You can install easily using devtools
:
devtools::install_github("ilapros/winfapReader")
For this analysis I’m gonna load winfapReader
along with a few other libraries.
library(winfapReader)
library(dplyr)
library(purrr)
library(lubridate) # for dates
library(ggplot2) # for plots
I couldn’t find any functionality in winfapReader
for identifying stations of interest, so I browsed the National River Flow Archive data viewer to get a few stations in Renfrewshire, Scotland (where I grew up). The stations are:
- 84011 Gryfe at Craigend
- 84017 Black Cart Water at Milliken Park
- 84012 White Cart Water at Hawkhead
Next, a table with the station IDs and names:
tribble(
~Station, ~name,
84011, "Gryfe at Craigend",
84017, "Black Cart Water at Milliken Park",
84012, "White Cart Water at Hawkhead"
) -> stations
The get_amax
function in winfapReader
returns the time series of annual maxima. The function takes station ids as the argument. You can pump multiple station ids into the function, but I’m gonna set up the vector of station ids and then use purrr::map_dfr
to get results a single table (rather than a list), which will be easier to work with.
stations[["Station"]] %>%
map_dfr(get_amax) %>%
as_tibble() ->
get_amax_output
get_amax_output
## # A tibble: 138 x 6
## Station WaterYear Date Flow Stage Rejected
## <dbl> <dbl> <date> <dbl> <dbl> <lgl>
## 1 84011 1963 1963-11-24 56.3 2.3 FALSE
## 2 84011 1964 1964-12-11 66.4 2.42 FALSE
## 3 84011 1965 1965-10-31 94.2 2.71 FALSE
## 4 84011 1966 1966-10-05 65.5 2.41 FALSE
## 5 84011 1967 1968-03-26 77.4 2.54 FALSE
## 6 84011 1968 1968-10-09 56.3 2.3 FALSE
## 7 84011 1969 1970-02-01 73.6 2.5 FALSE
## 8 84011 1970 1970-11-03 64.7 2.4 FALSE
## 9 84011 1971 1971-10-10 71.8 2.48 FALSE
## 10 84011 1972 1972-12-11 64.7 2.4 FALSE
## # … with 128 more rows
(Not sure what the flow units are—I assume cumecs)
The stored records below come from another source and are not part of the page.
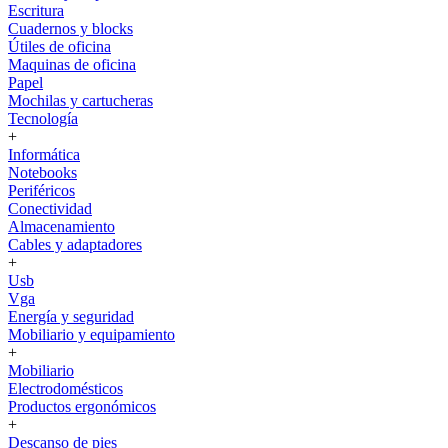
Escritura
Cuadernos y blocks
Útiles de oficina
Maquinas de oficina
Papel
Mochilas y cartucheras
Tecnología
+
Informática
Notebooks
Periféricos
Conectividad
Almacenamiento
Cables y adaptadores
+
Usb
Vga
Energía y seguridad
Mobiliario y equipamiento
+
Mobiliario
Electrodomésticos
Productos ergonómicos
+
Descanso de pies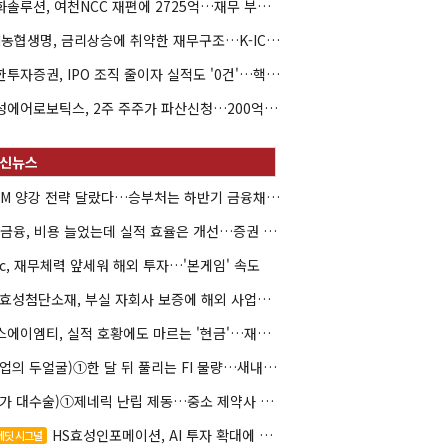
한화솔루션, 여천NCC 재편에 2725억…재무 부담 커지나
NH농협생명, 금리상승에 취약한 재무구조…K-ICS 변동성 '주의보'
신한투자증권, IPO 조직 줄이자 실적도 '0건'…핵심 인력까지 이탈
해성에어로보틱스, 2주 주주가 파산신청…200억 CB 분쟁 확산
DCM 양강 전략 달랐다…승부처는 하반기 금융채 빅딜
KB금융, 비용 늘었는데 실적 효율은 개선…증권 호황 효과
hc, 재무체력 앞세워 해외 투자…'본게임' 속도
HS효성첨단소재, 부실 자회사 보증에 해외 사업까지…부담 '가중'
에스에이엠티, 실적 호황에도 마르는 '현금'…재고·달러빚 부담 확대
(락업의 두얼굴)①한 달 뒤 풀리는 FI 물량…새내기주 오버행 경계
(약가 대수술)①제네릭 난립 제동…중소 제약사 수익성 비상
HS효성인포메이션, AI 투자 확대에 실적 체력 강화
레딧 시그널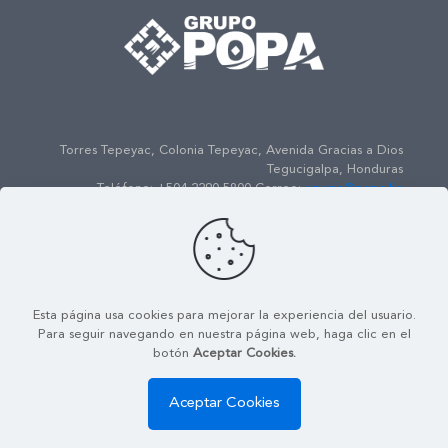
Torres Tepeyac, Colonia Tepeyac, Avenida Gracias a Dios
Tegucigalpa, Honduras
Teléfono: +504 2290-5800 Correo:
gpopa@popa.hn
© 2022
Grupo POPA
| Todos los Derechos Reservados |
Powered by
ENSO Media
Esta página usa cookies para mejorar la experiencia del usuario.
Mapa de Sitio
Contáctenos
Política de Seguridad de la
Para seguir navegando en nuestra página web, haga clic en el
Información
botón
Aceptar Cookies.
Aceptar Cookies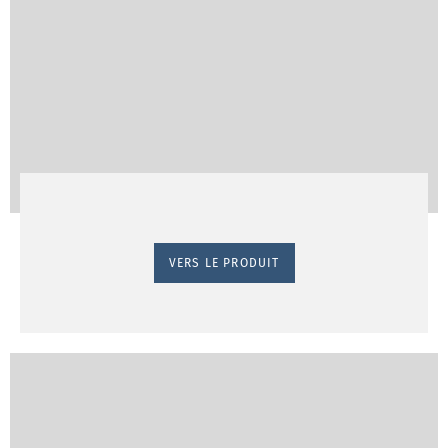
VERS LE PRODUIT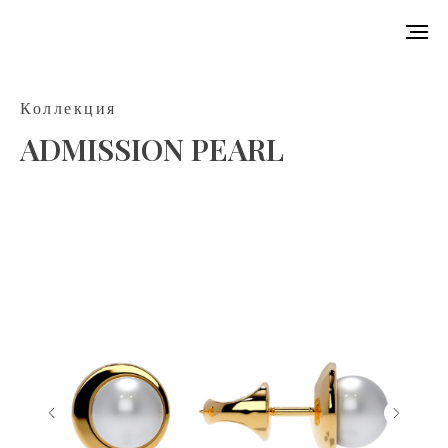
Коллекция
ADMISSION PEARL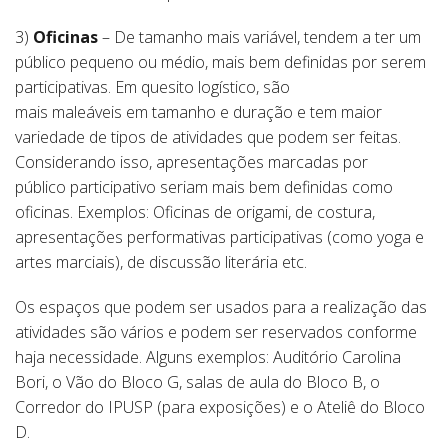
3)
Oficinas
– De tamanho mais variável, tendem a ter um
público pequeno ou médio, mais bem definidas por serem
participativas. Em quesito logístico, são
mais maleáveis em tamanho e duração e tem maior
variedade de tipos de atividades que podem ser feitas.
Considerando isso, apresentações marcadas por
público participativo seriam mais bem definidas como
oficinas. Exemplos: Oficinas de origami, de costura,
apresentações performativas participativas (como yoga e
artes marciais), de discussão literária etc.
Os espaços que podem ser usados para a realização das
atividades são vários e podem ser reservados conforme
haja necessidade. Alguns exemplos: Auditório Carolina
Bori, o Vão do Bloco G, salas de aula do Bloco B, o
Corredor do IPUSP (para exposições) e o Ateliê do Bloco
D.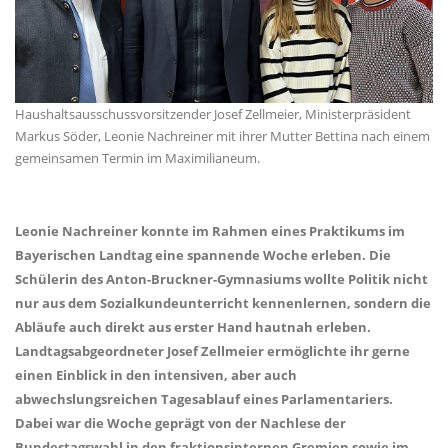
Haushaltsausschussvorsitzender Josef Zellmeier, Ministerpräsident
Markus Söder, Leonie Nachreiner mit ihrer Mutter Bettina nach einem
gemeinsamen Termin im Maximilianeum.
Leonie Nachreiner konnte im Rahmen eines Praktikums im
Bayerischen Landtag eine spannende Woche erleben. Die
Schülerin des Anton-Bruckner-Gymnasiums wollte Politik nicht
nur aus dem Sozialkundeunterricht kennenlernen, sondern die
Abläufe auch direkt aus erster Hand hautnah erleben.
Landtagsabgeordneter Josef Zellmeier ermöglichte ihr gerne
einen Einblick in den intensiven, aber auch
abwechslungsreichen Tagesablauf eines Parlamentariers.
Dabei war die Woche geprägt von der Nachlese der
Bundestagswahl in den fraktionsinternen Gremien sowie im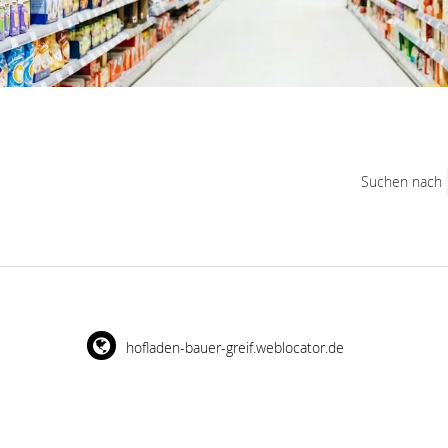
Suchen nach
hofladen-bauer-greif.weblocator.de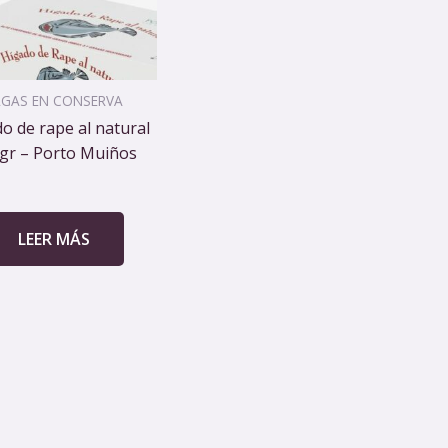
LGAS EN CONSERVA
o de rape al natural
gr – Porto Muiños
LEER MÁS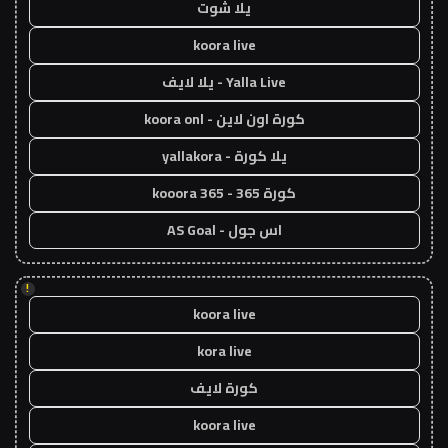
يلا شوت
koora live
Yalla Live - يلا لايف
كورة اون لاين - koora onl
يلا كورة - yallakora
كورة 365 - kooora 365
اس جول - AS Goal
!
koora live
kora live
كورة لايف
koora live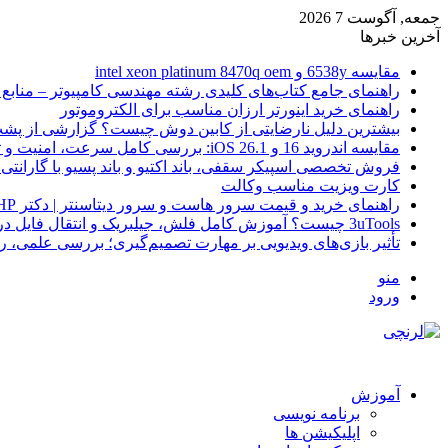
جمعه, آگوست 7 2026
آخرین خبرها
مقایسه 6538y و intel xeon platinum 8470q oem
راهنمای جامع کتاب‌های کلیدی رشته مهندسی کامپیوتر – منابع
راهنمای خرید اینورتر ارزان مناسب برای الکتروموتور
بیشترین دلیل نارضایتی از کابین دوش چیست؟ گزارشی از پشت
مقایسه اندروید 16 و iOS 26.1: بررسی کامل سرعت، امنیت و تجربه کاربری
فروش تخصصی اسپیکر سقفی، باند اکتیو و باند پسیو با گارانتی 
کارت ویزیت مناسب وکالت
راهنمای خرید و قیمت سرور هاست و سرور دیتاسنتر | دکتر HP
3uTools چیست؟ آموزش کامل فلش، جیلبریک و انتقال فایل در آیفون
تأثیر بازی‌های ویدیویی بر مهارت تصمیم‌گیری؛ بررسی علمی، 
منو
ورود
آموزش
برنامه نویسی
اپلیکیشن ها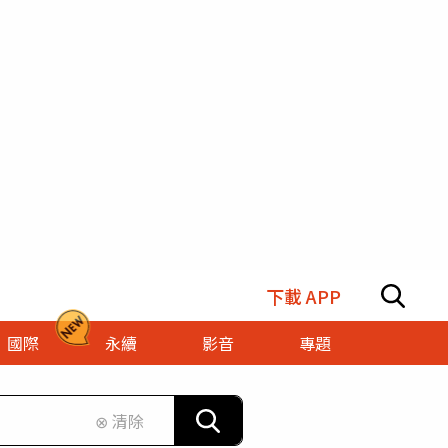
下載 APP
國際
永續
影音
專題
⊗ 清除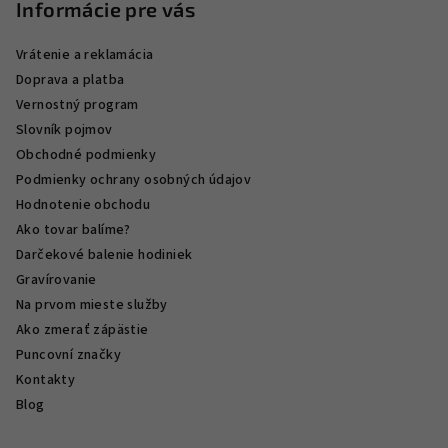
Informácie pre vás
Vrátenie a reklamácia
Doprava a platba
Vernostný program
Slovník pojmov
Obchodné podmienky
Podmienky ochrany osobných údajov
Hodnotenie obchodu
Ako tovar balíme?
Darčekové balenie hodiniek
Gravírovanie
Na prvom mieste služby
Ako zmerať zápästie
Puncovní značky
Kontakty
Blog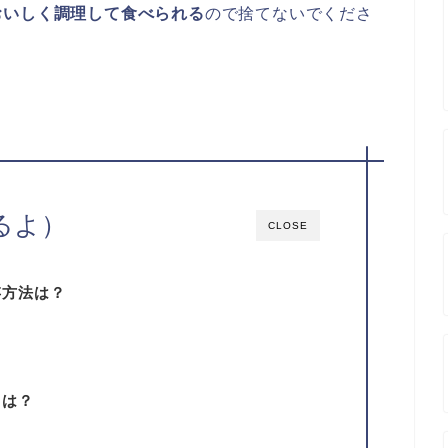
おいしく調理して食べられる
ので捨てないでくださ
るよ）
CLOSE
存方法は？
ろは？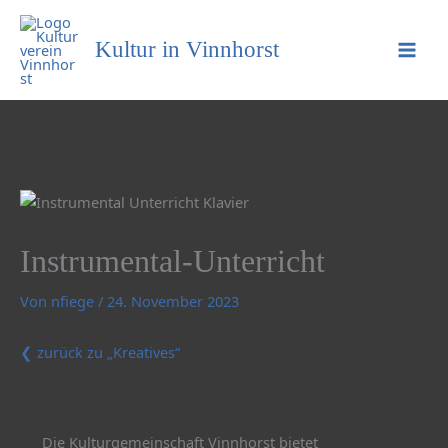
Kultur in Vinnhorst
Instrumental-Unterricht
Von
nfiege
/
24. November 2023
❮
zurück zu „Kreatives“
Die Kulturgemeinschaft Vinnhorst bietet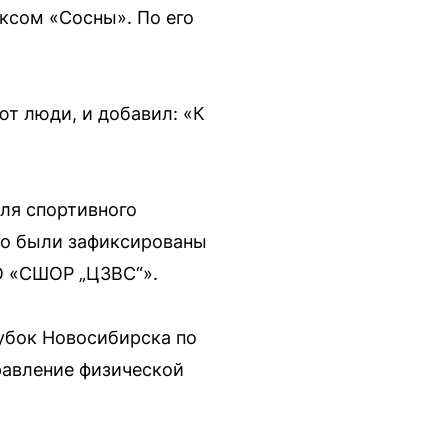
ксом «Сосны». По его
ют люди, и добавил: «К
для спортивного
ьно были зафиксированы
О «СШОР „ЦЗВС“».
Кубок Новосибирска по
равление физической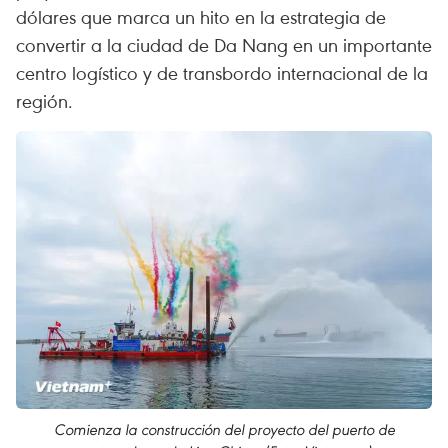
dólares que marca un hito en la estrategia de
convertir a la ciudad de Da Nang en un importante
centro logístico y de transbordo internacional de la
región.
Comienza la construcción del proyecto del puerto de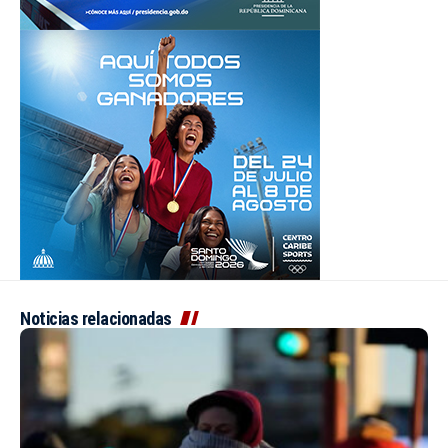
Noticias relacionadas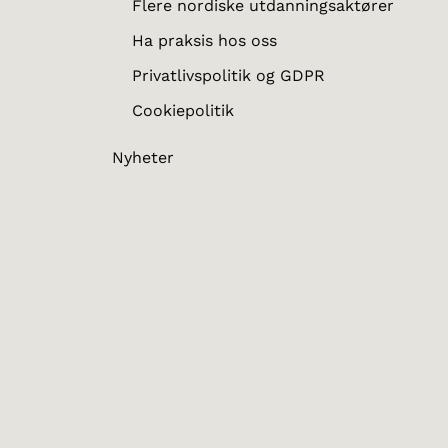
Flere nordiske utdanningsaktører
Ha praksis hos oss
Privatlivspolitik og GDPR
Cookiepolitik
Nyheter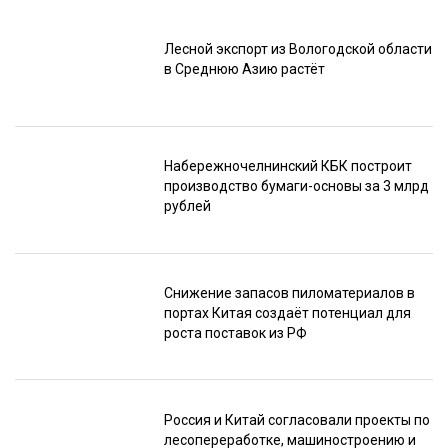
Лесной экспорт из Вологодской области
в Среднюю Азию растёт
Набережночелнинский КБК построит
производство бумаги-основы за 3 млрд
рублей
Снижение запасов пиломатериалов в
портах Китая создаёт потенциал для
роста поставок из РФ
Россия и Китай согласовали проекты по
лесопереработке, машиностроению и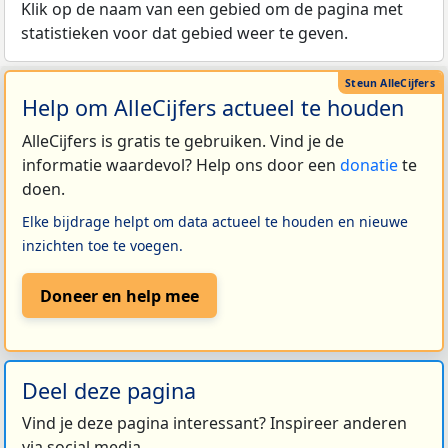
Klik op de naam van een gebied om de pagina met
statistieken voor dat gebied weer te geven.
Help om AlleCijfers actueel te houden
AlleCijfers is gratis te gebruiken. Vind je de
informatie waardevol? Help ons door een
donatie
te
doen.
Elke bijdrage helpt om data actueel te houden en nieuwe
inzichten toe te voegen.
Doneer en help mee
Deel deze pagina
Vind je deze pagina interessant? Inspireer anderen
via social media.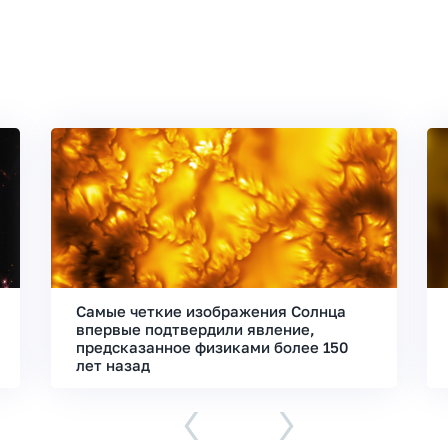
Самые четкие изображения Солнца
впервые подтвердили явление,
предсказанное физиками более 150
лет назад
‹
›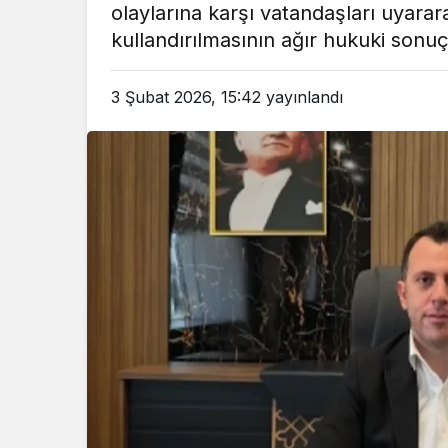
olaylarına karşı vatandaşları uyarar
em
Gündem
kullandırılmasının ağır hukuki sonuç
3 ay önce
3 ay ö
leri Bakanı, Kahraman Polisleri
Yunanistan’da Zey
3 Şubat 2026, 15:42
yayınlandı
Ziyaret Etti
Alevlen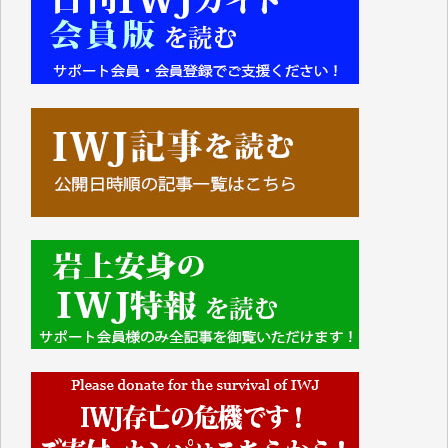
■■■■■■
IWJには、ご寄付・カンパをいただいた方々より、た
くさんの応援のメッセージが届いています。感謝を込
めて、その一部をここにご紹介いたします。
■■■■■■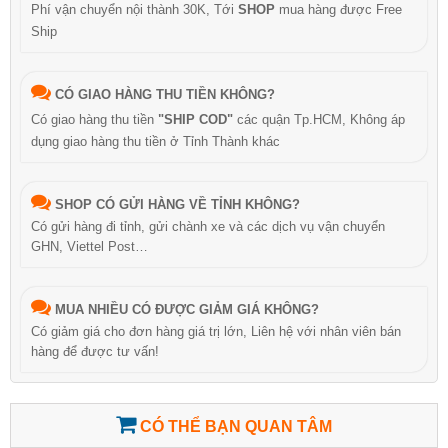
Phí vận chuyển nội thành 30K, Tới
SHOP
mua hàng được Free
Ship
CÓ GIAO HÀNG THU TIỀN KHÔNG?
Có giao hàng thu tiền
"SHIP COD"
các quận Tp.HCM, Không áp
dụng giao hàng thu tiền ở Tỉnh Thành khác
SHOP CÓ GỬI HÀNG VỀ TỈNH KHÔNG?
Có gửi hàng đi tỉnh, gửi chành xe và các dịch vụ vận chuyển
GHN, Viettel Post…
MUA NHIỀU CÓ ĐƯỢC GIẢM GIÁ KHÔNG?
Có giảm giá cho đơn hàng giá trị lớn, Liên hệ với nhân viên bán
hàng để được tư vấn!
CÓ THỂ BẠN QUAN TÂM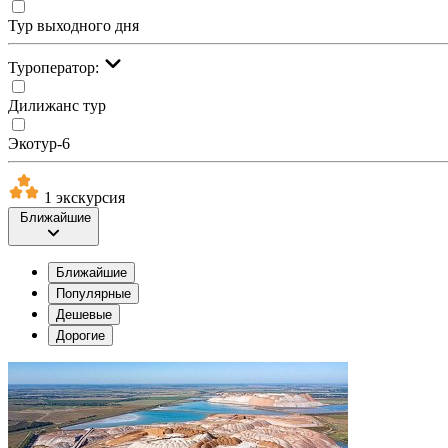
Тур выходного дня
Туроператор:
Дилижанс тур
Экотур-6
1 экскурсия
Ближайшие
Ближайшие
Популярные
Дешевые
Дорогие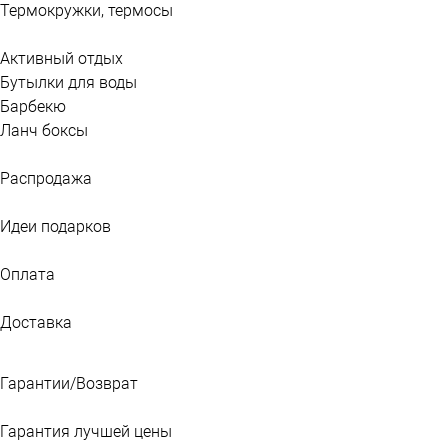
Термокружки, термосы
Активный отдых
Бутылки для воды
Барбекю
Ланч боксы
Распродажа
Идеи подарков
Оплата
Доставка
Гарантии/Возврат
Гарантия лучшей цены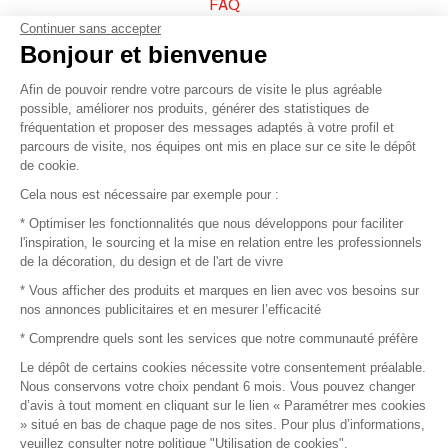
FAQ
Continuer sans accepter
Vendez vos produits
Bonjour et bienvenue
Afin de pouvoir rendre votre parcours de visite le plus agréable
Plan du site
possible, améliorer nos produits, générer des statistiques de
fréquentation et proposer des messages adaptés à votre profil et
parcours de visite, nos équipes ont mis en place sur ce site le dépôt
de cookie.
© 2016 –
Organisation SAFI
Cela nous est nécessaire par exemple pour :
* Optimiser les fonctionnalités que nous développons pour faciliter
Recrutement
l'inspiration, le sourcing et la mise en relation entre les professionnels
de la décoration, du design et de l'art de vivre
Presse
* Vous afficher des produits et marques en lien avec vos besoins sur
nos annonces publicitaires et en mesurer l’efficacité
Devenir partenaire
* Comprendre quels sont les services que notre communauté préfère
Le dépôt de certains cookies nécessite votre consentement préalable.
Mentions légales
Nous conservons votre choix pendant 6 mois. Vous pouvez changer
d’avis à tout moment en cliquant sur le lien « Paramétrer mes cookies
Conditions commerciales
» situé en bas de chaque page de nos sites. Pour plus d’informations,
veuillez consulter notre politique "Utilisation de cookies".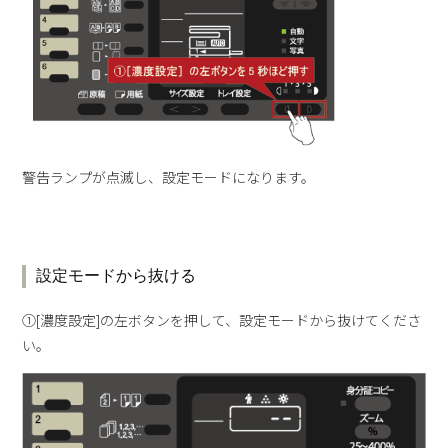
警告ランプが点滅し、設定モードになります。
設定モードから抜ける
①[濃度設定]の左ボタンを押して、設定モードから抜けてくださ
い。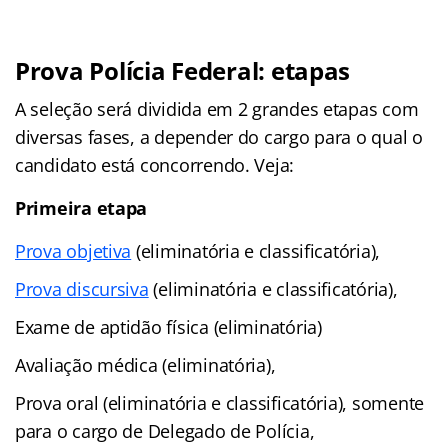
Prova Polícia Federal: etapas
A seleção será dividida em 2 grandes etapas com
diversas fases, a depender do cargo para o qual o
candidato está concorrendo. Veja:
Primeira etapa
Prova objetiva
(eliminatória e classificatória),
Prova discursiva
(eliminatória e classificatória),
Exame de aptidão física (eliminatória)
Avaliação médica (eliminatória),
Prova oral (eliminatória e classificatória), somente
para o cargo de Delegado de Polícia,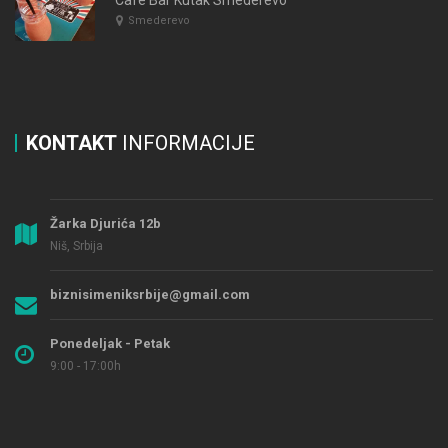
Cafe Bar Kutak Smederevo
Smederevo
KONTAKT
INFORMACIJE
Žarka Djurića 12b
Niš, Srbija
biznisimeniksrbije@gmail.com
Ponedeljak - Petak
9:00 - 17:00h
Next I’m gonna identify the season of each annual max and neaten up the table:
get_amax_output %>%
left_join(stations) %>%
mutate(month = month(Date),
season = case_when(
month %in% c(12, 1, 2) ~ "winter",
month %in% 3:5 ~ "spring",
month %in% 6:8 ~ "summer",
month %in% 9:11 ~ "autumn"
)) %>%
select(name, WaterYear, Flow, season) -> amax_table
amax_table
## # A tibble: 138 x 4
## name WaterYear Flow season
## <chr> <dbl> <dbl> <chr>
## 1 Gryfe at Craigend 1963 56.3 autumn
## 2 Gryfe at Craigend 1964 66.4 winter
## 3 Gryfe at Craigend 1965 94.2 autumn
## 4 Gryfe at Craigend 1966 65.5 autumn
## 5 Gryfe at Craigend 1967 77.4 spring
## 6 Gryfe at Craigend 1968 56.3 autumn
## 7 Gryfe at Craigend 1969 73.6 winter
## 8 Gryfe at Craigend 1970 64.7 autumn
## 9 Gryfe at Craigend 1971 71.8 autumn
## 10 Gryfe at Craigend 1972 64.7 winter
## # … with 128 more rows
And finally plot using gglot2
:
amax_table %>%
ggplot(aes(WaterYear, Flow)) +
geom_smooth(se = FALSE, col = "lightgrey",
method = "loess",
formula = "y ~ x") +
geom_point(aes(col = season)) +
facet_wrap(~name, scales = "free_y", ncol = 1) +
expand_limits(y = 0) +
theme_classic() +
theme(strip.background = element_blank())+
labs(title = "Annual Maximum Flow analysis",
subtitle = "Three stations in Renfrewshire, Scotland",
y = "Flow (cumecs)", x = "Water year") +
geom_vline(xintercept = 1994, alpha = 0.5, linetype = 2)
There we have it. Looks like there was a big flood in the winter of 1994. I must say I don’t recall that particular winter (I was ten). Unsurprisingly the annual max almost always occurs in autumn or winter. No strong trend emerging from any of the stations, although it looks like the White Cart has been regulated somewhat in recent years (maybe new operations at a dam upstream).
Overall winfapReader
is a fine wee package that makes analysis of UK floods easier than catching COVID-19 in New York City. A great addition would be an internal vector of the station ids, which would allow one to easily grab all of the metadata straight up (maybe there’s some way of doing this that I missed).
Shout out to Ilaria Prosdocimi and colleagues for providing this tool.